Nicaragua, una idea grande en un baratillo


Ahora que el infame espectáculo se ha consumado y que Daniel Ortega y Rosario Murillo se han amarrado al poder el pasado domingo en Nicaragua, es inevitable volver sobre las transformaciones que se han operado en el sandinismo para convertir los sueños que alimentaron aquel movimiento en lo que hoy no es nada más que un grotesca caricatura de lo que un día fueron esperanzas de libertad y justicia. El 20 de julio de 1979 las columnas guerrilleras entraron triunfales en la plaza de la República de Managua. Venían de una larga lucha y habían conseguido derrotar a Somoza. En Adiós muchachos, las memorias de uno de los protagonistas de aquella gesta, Sergio Ramírez, se recrea la atmósfera de esos días. “Era, de verdad, una conducta extraña, un cambio radical de costumbres, de hábitos, de comodidades, de estilos de vida, de sentimientos y de percepción del mundo”, escribe sobre los que se volcaron en el desafío de acabar con el “corrupto y obsceno” despliegue de “lujos y riqueza” de la dictadura somocista.
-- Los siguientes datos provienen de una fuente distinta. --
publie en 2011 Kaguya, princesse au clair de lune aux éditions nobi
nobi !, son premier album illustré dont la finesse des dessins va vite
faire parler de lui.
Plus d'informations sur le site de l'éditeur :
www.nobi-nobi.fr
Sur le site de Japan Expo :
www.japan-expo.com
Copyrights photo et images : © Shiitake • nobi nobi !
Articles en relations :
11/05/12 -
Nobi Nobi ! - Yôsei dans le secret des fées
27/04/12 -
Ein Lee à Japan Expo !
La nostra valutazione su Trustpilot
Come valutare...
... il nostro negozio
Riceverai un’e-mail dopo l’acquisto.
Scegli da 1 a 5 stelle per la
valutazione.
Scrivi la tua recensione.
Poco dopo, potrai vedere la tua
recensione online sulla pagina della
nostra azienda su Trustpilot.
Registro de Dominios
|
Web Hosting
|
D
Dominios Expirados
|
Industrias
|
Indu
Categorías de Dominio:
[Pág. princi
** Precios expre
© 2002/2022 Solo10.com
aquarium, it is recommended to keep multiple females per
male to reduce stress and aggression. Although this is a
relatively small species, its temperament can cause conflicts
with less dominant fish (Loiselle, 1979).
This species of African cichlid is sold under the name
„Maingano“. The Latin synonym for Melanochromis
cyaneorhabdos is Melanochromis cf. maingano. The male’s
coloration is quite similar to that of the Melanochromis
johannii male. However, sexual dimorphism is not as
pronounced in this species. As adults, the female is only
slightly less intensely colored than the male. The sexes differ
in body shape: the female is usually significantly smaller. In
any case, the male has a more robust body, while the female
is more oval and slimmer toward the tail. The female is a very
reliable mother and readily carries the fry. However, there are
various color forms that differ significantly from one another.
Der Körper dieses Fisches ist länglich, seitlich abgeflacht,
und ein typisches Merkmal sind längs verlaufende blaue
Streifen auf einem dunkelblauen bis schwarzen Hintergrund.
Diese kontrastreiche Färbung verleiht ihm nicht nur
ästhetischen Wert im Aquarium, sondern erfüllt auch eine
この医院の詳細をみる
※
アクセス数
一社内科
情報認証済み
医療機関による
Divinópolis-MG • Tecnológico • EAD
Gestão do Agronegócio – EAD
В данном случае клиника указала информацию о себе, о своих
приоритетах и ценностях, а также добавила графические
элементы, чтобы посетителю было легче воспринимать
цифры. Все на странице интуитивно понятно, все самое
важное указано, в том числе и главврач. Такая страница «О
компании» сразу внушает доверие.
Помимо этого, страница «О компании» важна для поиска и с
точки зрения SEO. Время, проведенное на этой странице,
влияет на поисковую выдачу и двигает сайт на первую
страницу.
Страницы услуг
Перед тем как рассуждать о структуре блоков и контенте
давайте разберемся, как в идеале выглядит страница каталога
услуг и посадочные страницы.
“La Arcadia de los primeros meses estaba teñida de una inocencia sin cálculos”, explica Ramírez en su libro, y habla del compromiso en el que se habían embarcado y que no tenía vuelta atrás. Todo o nada. “Nadie habría cogido un fusil para hacer una revolución a medias”. Ese fue su proyecto, renunciando a la transición pacífica a la que otros aspiraban, y al final bien pudieron decir que habían conseguido su propósito. Lo que ocurrió por el camino fue duro. Sergio Ramírez se refiere por ejemplo a los disparos de las tanquetas Sherman, los balazos de las ametralladoras Mazden y Browning y de los fusiles Garand con los que las tropas de Somoza liquidaban a los rebeldes, muchos de ellos jóvenes. A uno de ellos lo mataron de un tiro en una ofensiva de 1978. “Se puso al descubierto durante un combate callejero, entusiasmado porque el disparo de su lanzacohetes había alcanzado una tanqueta, y un francotirador lo cazó desde un techo”.
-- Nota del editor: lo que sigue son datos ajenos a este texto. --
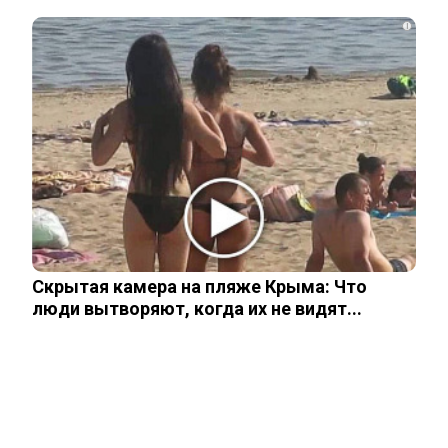
i
Рожайте у себя: Трамп запретил
«родильный туризм» в Штатах
Одесситы и киевляне в панике –
Украина потеряла последние
«крупицы»…
Скрытая камера на пляже Крыма: Что
люди вытворяют, когда их не видят...
Зеленский получил от Залужного
«пощечину» после слов об Украине в
НАТО
Залужный заявил об исчерпании
ресурса прогресса: Украина применила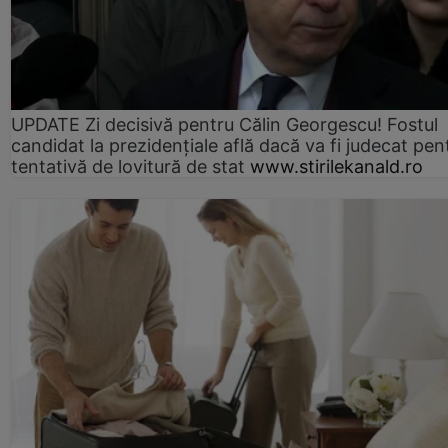
UPDATE Zi decisivă pentru Călin Georgescu! Fostul
candidat la prezidențiale află dacă va fi judecat pen
tentativă de lovitură de stat
www.stirilekanald.ro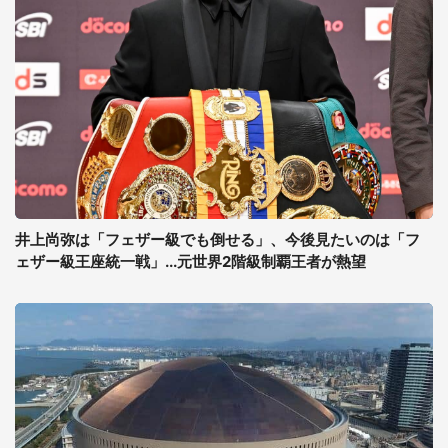
井上尚弥は「フェザー級でも倒せる」、今後見たいのは「フ
ェザー級王座統一戦」...元世界2階級制覇王者が熱望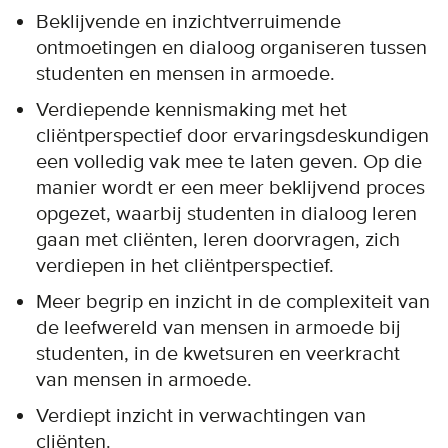
Beklijvende en inzichtverruimende
ontmoetingen en dialoog organiseren tussen
studenten en mensen in armoede.
Verdiepende kennismaking met het
cliëntperspectief door ervaringsdeskundigen
een volledig vak mee te laten geven. Op die
manier wordt er een meer beklijvend proces
opgezet, waarbij studenten in dialoog leren
gaan met cliënten, leren doorvragen, zich
verdiepen in het cliëntperspectief.
Meer begrip en inzicht in de complexiteit van
de leefwereld van mensen in armoede bij
studenten, in de kwetsuren en veerkracht
van mensen in armoede.
Verdiept inzicht in verwachtingen van
cliënten.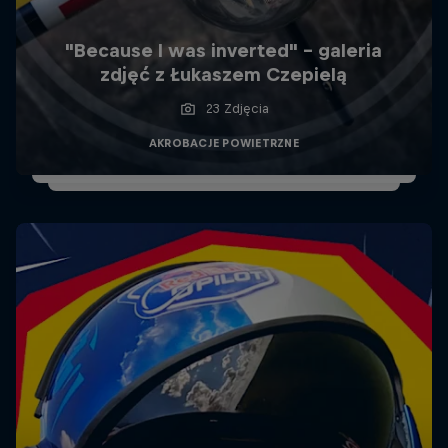
"Because I was inverted" - galeria
zdjęć z Łukaszem Czepielą
23 Zdjęcia
AKROBACJE POWIETRZNE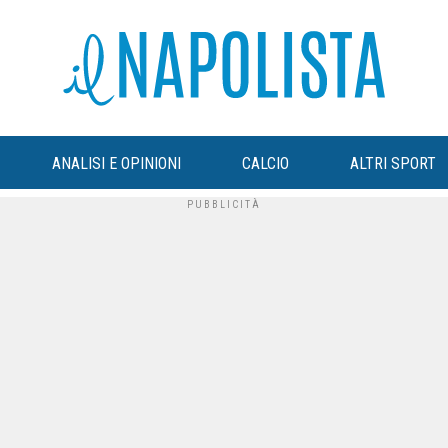
ANALISI E OPINIONI
CALCIO
ALTRI SPORT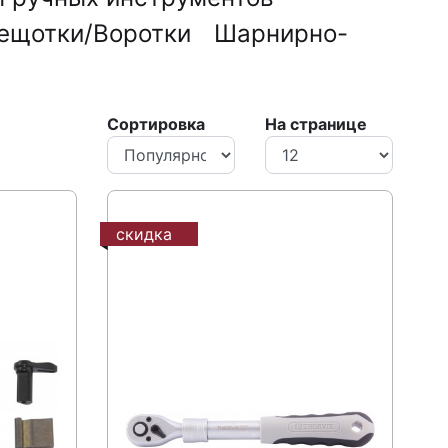
ещотки/Воротки
Шарнирно-
Сортировка
На странице
скидка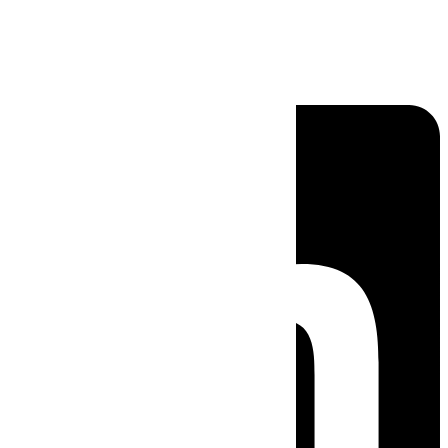
Linkedin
Durante los años sesenta y setenta del siglo pasado confluyeron una serie de factores que convirtieron aquella época en un enorme laboratorio de cambios radicales. Las luchas anticoloniales, los experimentos revolucionarios, la liberación sexual y las drogas psicodélicas, las protestas contra la guerra de Vietnam, las sacudidas que vinieron de Mayo del 68: los jóvenes irrumpieron en el mundo con el afán de transformarlo con urgencia. Los sandinistas formaron parte de esa corriente. Acabaron con la dictadura de Somoza, y luego las cosas se torcieron y se cometieron errores. “La revolución no trajo la justicia anhelada para los oprimidos, ni pudo creer riqueza y desarrollo; pero dejó como su mejor fruto la democracia, sellada en 1990 con el reconocimiento de la derrota electoral”, apunta Sergio Ramírez.
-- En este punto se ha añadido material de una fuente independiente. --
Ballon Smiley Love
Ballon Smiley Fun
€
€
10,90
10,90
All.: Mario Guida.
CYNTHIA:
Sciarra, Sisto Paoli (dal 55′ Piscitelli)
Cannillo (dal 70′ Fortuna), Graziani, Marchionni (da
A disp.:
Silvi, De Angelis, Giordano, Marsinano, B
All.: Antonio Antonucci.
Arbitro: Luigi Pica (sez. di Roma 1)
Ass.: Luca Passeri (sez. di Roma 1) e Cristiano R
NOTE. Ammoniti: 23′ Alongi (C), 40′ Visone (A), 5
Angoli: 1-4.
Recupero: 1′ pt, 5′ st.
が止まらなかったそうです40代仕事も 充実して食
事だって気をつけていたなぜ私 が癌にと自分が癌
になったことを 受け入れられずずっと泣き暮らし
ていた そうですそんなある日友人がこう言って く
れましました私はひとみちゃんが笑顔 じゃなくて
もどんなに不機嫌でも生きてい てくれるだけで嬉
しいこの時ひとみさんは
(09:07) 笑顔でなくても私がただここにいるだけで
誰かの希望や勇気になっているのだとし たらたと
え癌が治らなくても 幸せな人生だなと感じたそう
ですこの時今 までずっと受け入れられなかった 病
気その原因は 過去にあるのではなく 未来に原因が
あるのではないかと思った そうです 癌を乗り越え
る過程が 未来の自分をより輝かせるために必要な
Es esa democracia que Ortega y Murillo han dinamitado. “¡No era eso a lo que aspirábamos! ¡No, no era eso, en absoluto!”, dice uno de los personajes de Los demonios de Dostoievski cuando observa cómo sus proyectos para cambiar Rusia se han ido al garete. Una idea grande, “y uno tropieza inopinadamente con ella en un baratillo, toda desfigurada, cubierta de lodo, en ridículo atavío…”. Por altisonante que sea la jerga revolucionaria que siguen empleando Ortega y los suyos, no era eso, no es eso. Y le toca a la izquierda subrayarlo con la mayor contundencia y determinación.